[Input material]
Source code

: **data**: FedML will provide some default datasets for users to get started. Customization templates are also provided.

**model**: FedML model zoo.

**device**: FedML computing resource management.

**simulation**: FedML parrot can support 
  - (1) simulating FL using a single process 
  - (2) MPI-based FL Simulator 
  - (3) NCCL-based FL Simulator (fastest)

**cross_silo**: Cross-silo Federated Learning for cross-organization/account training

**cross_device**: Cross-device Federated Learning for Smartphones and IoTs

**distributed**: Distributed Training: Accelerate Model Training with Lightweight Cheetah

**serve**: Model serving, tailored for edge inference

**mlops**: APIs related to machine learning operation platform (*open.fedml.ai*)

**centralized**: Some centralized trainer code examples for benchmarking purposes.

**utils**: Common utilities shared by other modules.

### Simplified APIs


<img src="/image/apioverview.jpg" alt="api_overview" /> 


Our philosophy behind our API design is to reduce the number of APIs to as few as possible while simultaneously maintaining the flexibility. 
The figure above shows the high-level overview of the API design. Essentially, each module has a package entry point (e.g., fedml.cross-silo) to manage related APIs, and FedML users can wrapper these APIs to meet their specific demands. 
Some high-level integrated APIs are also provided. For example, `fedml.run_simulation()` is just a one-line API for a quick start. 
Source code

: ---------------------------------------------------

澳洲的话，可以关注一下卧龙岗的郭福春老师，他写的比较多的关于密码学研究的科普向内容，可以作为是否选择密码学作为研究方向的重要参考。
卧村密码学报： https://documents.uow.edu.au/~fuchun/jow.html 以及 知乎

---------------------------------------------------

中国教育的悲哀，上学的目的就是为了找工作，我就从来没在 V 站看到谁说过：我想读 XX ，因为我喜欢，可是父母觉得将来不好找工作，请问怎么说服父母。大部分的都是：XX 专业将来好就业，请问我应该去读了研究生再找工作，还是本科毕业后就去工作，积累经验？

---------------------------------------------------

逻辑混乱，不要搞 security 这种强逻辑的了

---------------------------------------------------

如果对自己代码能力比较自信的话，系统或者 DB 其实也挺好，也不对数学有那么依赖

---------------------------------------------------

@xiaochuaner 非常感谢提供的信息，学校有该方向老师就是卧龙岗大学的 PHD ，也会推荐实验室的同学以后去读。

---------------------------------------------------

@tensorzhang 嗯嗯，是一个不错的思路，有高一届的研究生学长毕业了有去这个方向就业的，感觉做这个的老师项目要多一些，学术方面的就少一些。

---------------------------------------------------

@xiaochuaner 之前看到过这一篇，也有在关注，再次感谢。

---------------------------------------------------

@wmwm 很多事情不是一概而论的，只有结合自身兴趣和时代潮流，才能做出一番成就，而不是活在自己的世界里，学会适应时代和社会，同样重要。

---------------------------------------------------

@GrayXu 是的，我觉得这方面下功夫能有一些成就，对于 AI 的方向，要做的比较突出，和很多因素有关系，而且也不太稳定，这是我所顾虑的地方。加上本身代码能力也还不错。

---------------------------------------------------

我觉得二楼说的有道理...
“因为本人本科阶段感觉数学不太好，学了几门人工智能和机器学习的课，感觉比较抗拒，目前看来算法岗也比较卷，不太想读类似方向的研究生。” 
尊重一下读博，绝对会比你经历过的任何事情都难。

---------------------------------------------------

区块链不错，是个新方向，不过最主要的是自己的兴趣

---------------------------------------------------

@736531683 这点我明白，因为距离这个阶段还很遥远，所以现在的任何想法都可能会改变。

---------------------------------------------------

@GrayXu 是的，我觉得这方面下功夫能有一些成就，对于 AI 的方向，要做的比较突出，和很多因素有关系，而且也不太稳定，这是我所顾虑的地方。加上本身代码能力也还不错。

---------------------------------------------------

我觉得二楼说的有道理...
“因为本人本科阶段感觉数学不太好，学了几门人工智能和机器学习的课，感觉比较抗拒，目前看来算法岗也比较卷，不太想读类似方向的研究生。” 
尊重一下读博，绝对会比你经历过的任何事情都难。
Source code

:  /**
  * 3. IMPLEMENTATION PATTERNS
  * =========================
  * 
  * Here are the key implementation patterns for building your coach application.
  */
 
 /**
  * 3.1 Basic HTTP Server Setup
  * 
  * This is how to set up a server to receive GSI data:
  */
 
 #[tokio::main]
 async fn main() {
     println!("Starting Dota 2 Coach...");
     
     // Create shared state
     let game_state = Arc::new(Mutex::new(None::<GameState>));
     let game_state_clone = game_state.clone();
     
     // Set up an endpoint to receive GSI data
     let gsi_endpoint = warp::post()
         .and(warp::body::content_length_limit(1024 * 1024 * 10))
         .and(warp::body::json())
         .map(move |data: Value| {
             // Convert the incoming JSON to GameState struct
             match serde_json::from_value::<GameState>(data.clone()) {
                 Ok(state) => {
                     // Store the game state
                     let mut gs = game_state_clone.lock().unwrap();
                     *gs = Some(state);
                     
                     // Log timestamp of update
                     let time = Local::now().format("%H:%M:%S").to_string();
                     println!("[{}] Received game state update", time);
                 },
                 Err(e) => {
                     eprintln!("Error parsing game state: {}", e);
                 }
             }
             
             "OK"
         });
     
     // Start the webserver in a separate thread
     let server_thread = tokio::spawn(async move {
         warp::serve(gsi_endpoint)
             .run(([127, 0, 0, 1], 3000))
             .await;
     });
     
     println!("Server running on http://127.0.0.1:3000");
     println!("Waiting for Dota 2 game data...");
[/Input material]
:: What to produce ::
Lines after the one containing "Smartphones and IoTs" are not part of the task. Output the entries exactly from their first line through that one.

:: Result ::
Source code

: **data**: FedML will provide some default datasets for users to get started. Customization templates are also provided.

**model**: FedML model zoo.

**device**: FedML computing resource management.

**simulation**: FedML parrot can support 
  - (1) simulating FL using a single process 
  - (2) MPI-based FL Simulator 
  - (3) NCCL-based FL Simulator (fastest)

**cross_silo**: Cross-silo Federated Learning for cross-organization/account training

**cross_device**: Cross-device Federated Learning for Smartphones and IoTs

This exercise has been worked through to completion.